A noi è data la possibilità di mutare i connotati attraverso la tecnologia la chirurgia e altre tecniche. Ma la fissità del mutamento ci aspetta al varco. Una volta che hai esaurito le possibilità di immagine, non puoi uscire dalla gabbia. Una gabbia che ti appare come diritto alla presunta libertà, lontano dal corpo con i suoi veri bisogni, ritmi, dal sentire sessuato e incarnato.
Per la legge degli opposti, più un’immagine archetipica si fa concreta, canalizzata, più una creatura umana diventa “imago-genica”, inflazionandosi, assumendo in se stessa le caratteristiche dei propri complessi, diventando nella Persona ciò che sta accucciato nell’Ombra, meno l’immagine è compresa internamente e realizzata come senso del Sé cosciente. L'Io, dunque, per mantenere la propria identità tende a negare i contenuti psichici che non riconosce e che sfuggono al suo controllo, e li relega nell'inconscio.
I contenuti che “scottano” vengono rappresentati in quella funzione psichica che Carl Gustav Jung chiama "Ombra". Quando i contenuti rimossi diventano autonomi e agiscono in modo inconsapevole nel soggetto, è l'Ombra a guidare la faccenda. Allora l'Io, per differenziarsi dalla psiche collettiva ma, allo stesso tempo, per potersi riconoscere ed essere riconosciuto dal contesto sociale, tende ad identificarsi in atteggiamenti, valori e contenuti che lo caratterizzano come unico e particolare – o affine ad un certo tipo di gruppo. Questa funzione psichica è stata denominata Persona e corrisponde alla maschera teatrale (pensiamo, negli aspetti più definiti della Persona al teatro No giapponese), al modo di apparire all'esterno. Questo aspetto dell’uomo e della donna comprende il sistema di valori dei quali si è coscienti e nel quale l'Io si identifica. Persona e Ombra sarebbero antinomie ma direi che tendono a confondersi in assenza di coscienza e ad esprimersi in modo commisto nel soggetto “imago-genico”, la rappresentazione del quale diventa unico modo di dire il Sé totale, di approcciarlo e di avvicinarlo tenendolo, come si può intuire, a distanza. La commistione di elementi della personalità va di pari passo con la rigida separazione: gli equilibri sono precari, in assenza di luce.

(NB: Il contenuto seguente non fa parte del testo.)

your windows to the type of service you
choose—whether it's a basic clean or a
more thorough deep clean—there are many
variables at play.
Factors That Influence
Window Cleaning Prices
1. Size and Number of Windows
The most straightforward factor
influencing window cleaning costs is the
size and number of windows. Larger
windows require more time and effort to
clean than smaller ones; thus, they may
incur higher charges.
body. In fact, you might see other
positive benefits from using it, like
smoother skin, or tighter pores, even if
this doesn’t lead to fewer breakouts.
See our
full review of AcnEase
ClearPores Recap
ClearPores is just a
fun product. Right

Per Carl Gustav Jung l'inconscio ha per la coscienza una funzione compensatoria e, più l'Io irrigidisce il sistema della Persona, più l'Ombra costituisce una spinta inconsapevole finalizzata a ridare vitalità al blocco dell’energia psichica conseguente alla contrapposizione delle due tendenze opposte (vedi, se non sei addetto ai lavori, il volume “L’uomo e i suoi simboli”, edito da TEA).

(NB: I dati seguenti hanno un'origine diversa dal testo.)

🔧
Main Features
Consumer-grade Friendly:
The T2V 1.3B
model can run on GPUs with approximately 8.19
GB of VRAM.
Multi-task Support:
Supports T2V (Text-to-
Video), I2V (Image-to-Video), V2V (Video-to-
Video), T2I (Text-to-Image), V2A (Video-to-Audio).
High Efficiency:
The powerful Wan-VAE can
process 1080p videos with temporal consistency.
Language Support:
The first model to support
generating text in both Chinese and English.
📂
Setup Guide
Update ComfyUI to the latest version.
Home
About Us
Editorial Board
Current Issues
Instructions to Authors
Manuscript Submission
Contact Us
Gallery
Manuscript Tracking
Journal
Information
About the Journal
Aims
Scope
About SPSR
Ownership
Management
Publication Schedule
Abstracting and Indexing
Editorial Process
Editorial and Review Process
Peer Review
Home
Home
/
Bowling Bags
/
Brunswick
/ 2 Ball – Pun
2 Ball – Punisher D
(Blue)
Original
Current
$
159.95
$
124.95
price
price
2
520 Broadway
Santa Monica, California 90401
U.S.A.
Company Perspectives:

Occorre ritrovare la via per un dialogo aperto con l'inconscio, per attingere da esso nuove possibilità di esistenza che superino la prospettiva materialistica e lo stallo energetico, offrendo al dire del corpo e al dire dell’anima la stessa libertà di parola.

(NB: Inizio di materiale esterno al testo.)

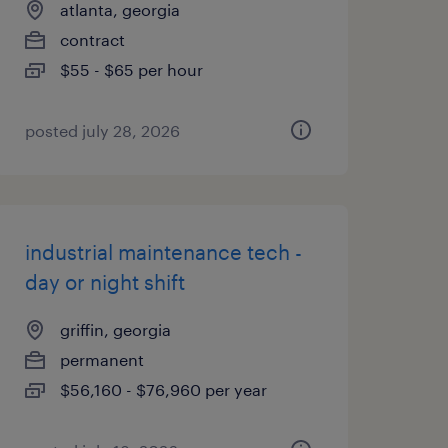
atlanta, georgia
contract
$55 - $65 per hour
posted july 28, 2026
industrial maintenance tech -
day or night shift
griffin, georgia
permanent
$56,160 - $76,960 per year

Imago-genico: un mio neologismo; lo ritengo sufficientemente d’impatto per dire quei soggetti che offrono in se stessi, come propria qualità, la medianicità sufficiente per attrarre pubblico, e la buona forma per attirare – rispetto all’individuo – una “maggiorazione” delle proiezioni diventando schermi perfetti per la rappresentazione degli dei perduti (i propri e gli altrui) Per l’utilizzo del termine Imago vedi dal 1912 – Carl Spitteler – Jung in "Psicologia dell’inconscio", volume 5 – Opere, Bollati Boringhieri.